__Excerpt provided__:
════

You can see it in his eyes when I begin to speak. The eye-roll. The body language slumping. You can certainly tell that for the next 15 seconds he’s not going to be listening to anything I say. But I say it anyway.
Eat your vegetables. Don’t forget a jacket. Wear pants, it’s 12 degrees out.In one ear and out the other. And I was the same way when I was his age. I didn’t listen to most of the advice my parents gave me. But it’s incredible at how much I actually did listen to now that I’m grown up (read: old.) So much so, that I know enough to bug my kid about the same things.
Yordano Ventura was a part of our family here in Kansas City. The kid – drafted as a skinny lanky teenager with a rocketship for an arm – didn’t look like a pitcher the first time you saw him. As a cynical, grizzled Royals fan, you wondered if he wouldn’t flame out in the first year or two. But then you went out to watch a start. And you literally heard the sizzle of the fastball. And you saw the intensity – the fire – as he walked off the mound in three mostly meaningless starts at the tail end of 2013. But you saw the spark.
In 2014, that spark had smoldered into what will now be his legacy. Passion. Intensity. Immaturity. Ridiculous stuff. Potential. You start to see the man he can become, if only he could fix X or Y.
There was a lot of X or Y with Yordano. And this was a kid who was one of the most talented arms in baseball. You saw it all in 2014. The strikeouts. The wins. The flameouts. The bean balls. The fighting. The arm.You could tell that his family was working on him, though. Eat your vegetables. Don’t forget a jacket. Wear pants, it’s 12 degrees out.
In July of 2014, that team, no, that family, started to believe and something just clicked in place. They ratted off win after win led by the right arm of #30 on the mound. He went 9-3 and 13-3 in games that he started in the last three months of 2014 with a 3.14 ERA and giving up a .227 batting average.
Once the postseason came around, Ventura was put in the unfamiliar role of savior. Again, he struggled. He was put in the unwinnable position in the Wild Card Game coming in in relief, where he gave up two hits and two earned runs giving up the lead to the A’s in one-third of an dreadful inning.
But the four games he would appear in that followed he posted a 2.52 ERA, the Royals won all five postseason games he appeared in and left the legacy of Game 6.
There’s a Beatles song called “A Day in the Life” that was written at the tail end of the band’s existence. It was as the four boys from Liverpool had now grown up to be men – each with their own musical stylings and talents. The genius of “A Day in the Life” is that it celebrated the band’s complicated emotions as much as it celebrated a piece of rock music. It was in the complicated lives of these men that brilliance was made.The song begins quietly then builds as an orchestra begins to just play noise in what is a cacophony of runs and crescendo. And then a moment of silence, and then the most perfect chord you’ll ever hear.

════

__Record excerpts__:
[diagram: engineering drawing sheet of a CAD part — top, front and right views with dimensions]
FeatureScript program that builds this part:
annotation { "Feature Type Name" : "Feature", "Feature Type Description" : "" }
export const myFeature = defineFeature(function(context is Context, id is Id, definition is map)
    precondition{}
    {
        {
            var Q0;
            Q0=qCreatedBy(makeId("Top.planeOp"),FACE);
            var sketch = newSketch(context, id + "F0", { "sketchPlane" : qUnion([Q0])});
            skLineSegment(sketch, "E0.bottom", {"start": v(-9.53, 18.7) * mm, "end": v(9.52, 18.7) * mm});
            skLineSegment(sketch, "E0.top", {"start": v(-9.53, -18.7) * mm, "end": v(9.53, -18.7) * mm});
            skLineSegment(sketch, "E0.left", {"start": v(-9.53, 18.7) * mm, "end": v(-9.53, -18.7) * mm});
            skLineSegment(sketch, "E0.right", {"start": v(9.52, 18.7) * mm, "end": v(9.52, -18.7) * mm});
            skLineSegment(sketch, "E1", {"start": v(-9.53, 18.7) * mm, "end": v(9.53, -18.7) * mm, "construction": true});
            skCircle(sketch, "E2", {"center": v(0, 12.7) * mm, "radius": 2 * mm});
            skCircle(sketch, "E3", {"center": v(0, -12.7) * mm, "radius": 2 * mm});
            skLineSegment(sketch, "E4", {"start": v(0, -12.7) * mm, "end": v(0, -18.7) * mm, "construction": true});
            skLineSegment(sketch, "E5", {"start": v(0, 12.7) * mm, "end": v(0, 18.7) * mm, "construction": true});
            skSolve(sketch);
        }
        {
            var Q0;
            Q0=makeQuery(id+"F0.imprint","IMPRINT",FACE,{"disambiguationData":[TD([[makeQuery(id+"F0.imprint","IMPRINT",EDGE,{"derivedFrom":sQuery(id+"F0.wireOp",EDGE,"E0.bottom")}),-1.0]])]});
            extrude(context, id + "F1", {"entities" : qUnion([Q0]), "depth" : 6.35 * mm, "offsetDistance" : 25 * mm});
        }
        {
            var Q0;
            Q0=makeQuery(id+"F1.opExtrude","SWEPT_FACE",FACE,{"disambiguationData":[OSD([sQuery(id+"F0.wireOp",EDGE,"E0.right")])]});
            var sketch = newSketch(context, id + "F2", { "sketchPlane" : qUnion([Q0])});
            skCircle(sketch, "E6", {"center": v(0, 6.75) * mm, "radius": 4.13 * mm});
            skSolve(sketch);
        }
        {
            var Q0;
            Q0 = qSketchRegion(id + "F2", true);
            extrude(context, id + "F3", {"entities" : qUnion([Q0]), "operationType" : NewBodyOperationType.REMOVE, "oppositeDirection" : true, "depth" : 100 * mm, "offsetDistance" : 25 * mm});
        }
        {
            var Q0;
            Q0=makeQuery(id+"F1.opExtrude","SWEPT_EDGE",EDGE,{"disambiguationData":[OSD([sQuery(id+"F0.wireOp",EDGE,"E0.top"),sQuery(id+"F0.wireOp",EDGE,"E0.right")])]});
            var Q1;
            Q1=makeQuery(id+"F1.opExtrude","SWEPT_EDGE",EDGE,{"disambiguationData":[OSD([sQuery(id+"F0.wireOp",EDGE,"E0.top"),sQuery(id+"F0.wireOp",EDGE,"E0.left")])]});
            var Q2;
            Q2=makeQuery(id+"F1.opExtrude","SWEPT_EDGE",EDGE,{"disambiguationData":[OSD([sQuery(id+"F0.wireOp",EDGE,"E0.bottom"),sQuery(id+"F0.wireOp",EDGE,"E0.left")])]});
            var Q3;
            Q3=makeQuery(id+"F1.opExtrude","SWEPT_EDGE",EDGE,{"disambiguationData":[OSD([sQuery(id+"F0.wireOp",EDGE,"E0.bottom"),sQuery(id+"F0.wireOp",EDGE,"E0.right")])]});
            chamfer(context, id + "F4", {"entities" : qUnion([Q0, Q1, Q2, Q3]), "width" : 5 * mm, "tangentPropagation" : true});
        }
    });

════

__Task item 1__: According to the essay about Yordano Ventura, what number did Ventura wear on the mound?
__Task item 2__: In the essay about Yordano Ventura, repeat everything from "But the four" down to "you’ll ever hear.".
The entries have no connection to the essay about Yordano Ventura.

__Written answer 1__: #30

__Written answer 2__:
But the four games he would appear in that followed he posted a 2.52 ERA, the Royals won all five postseason games he appeared in and left the legacy of Game 6.
There’s a Beatles song called “A Day in the Life” that was written at the tail end of the band’s existence. It was as the four boys from Liverpool had now grown up to be men – each with their own musical stylings and talents. The genius of “A Day in the Life” is that it celebrated the band’s complicated emotions as much as it celebrated a piece of rock music. It was in the complicated lives of these men that brilliance was made.The song begins quietly then builds as an orchestra begins to just play noise in what is a cacophony of runs and crescendo. And then a moment of silence, and then the most perfect chord you’ll ever hear.